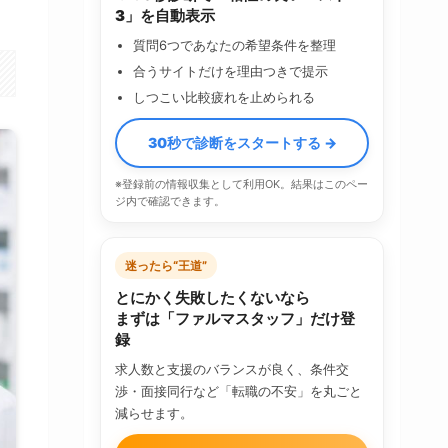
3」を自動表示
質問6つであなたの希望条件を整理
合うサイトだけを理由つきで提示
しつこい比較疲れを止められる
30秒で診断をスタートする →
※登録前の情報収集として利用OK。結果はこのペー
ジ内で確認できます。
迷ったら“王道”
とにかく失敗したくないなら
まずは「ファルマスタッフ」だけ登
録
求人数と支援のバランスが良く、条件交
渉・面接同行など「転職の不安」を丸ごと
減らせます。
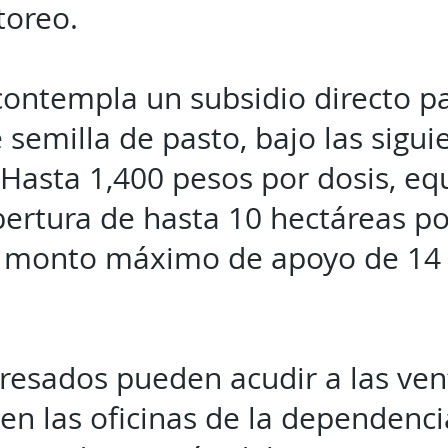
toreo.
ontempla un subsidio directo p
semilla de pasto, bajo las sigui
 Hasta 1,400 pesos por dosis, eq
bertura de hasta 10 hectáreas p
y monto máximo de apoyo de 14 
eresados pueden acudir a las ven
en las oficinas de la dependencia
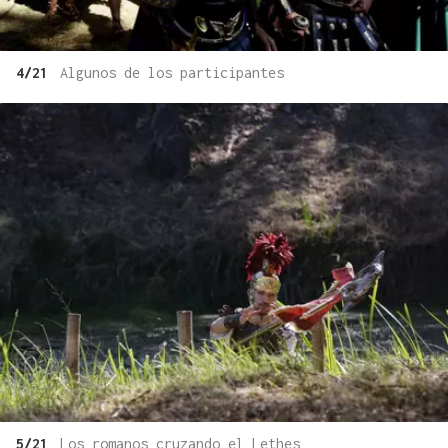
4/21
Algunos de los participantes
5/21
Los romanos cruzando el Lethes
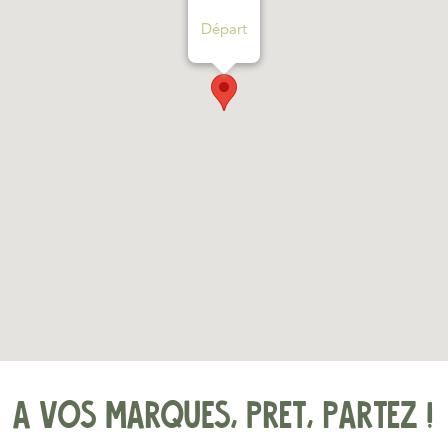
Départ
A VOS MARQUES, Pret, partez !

§

• _WHAT THE TASK ASKS_: Can you copy out the text from every item above, line for line and without changing anything, leaving the pictures out of your answer?

• _ANSWER FOR THIS EXERCISE_:
3」を自動表示
質問6つであなたの希望条件を整理
合うサイトだけを理由つきで提示
しつこい比較疲れを止められる
30秒で診断をスタートする →
※登録前の情報収集として利用OK。結果はこのペー
ジ内で確認できます。
迷ったら“王道”
とにかく失敗したくないなら
まずは「ファルマスタッフ」だけ登
録
求人数と支援のバランスが良く、条件交
渉・面接同行など「転職の不安」を丸ごと
減らせます。
toreo.
ontempla un subsidio directo p
semilla de pasto, bajo las sigui
 Hasta 1,400 pesos por dosis, eq
bertura de hasta 10 hectáreas p
y monto máximo de apoyo de 14 
eresados pueden acudir a las ven
en las oficinas de la dependencia
4/21
Algunos de los participantes
5/21
Los romanos cruzando el Lethes
Départ
A VOS MARQUES, Pret, partez !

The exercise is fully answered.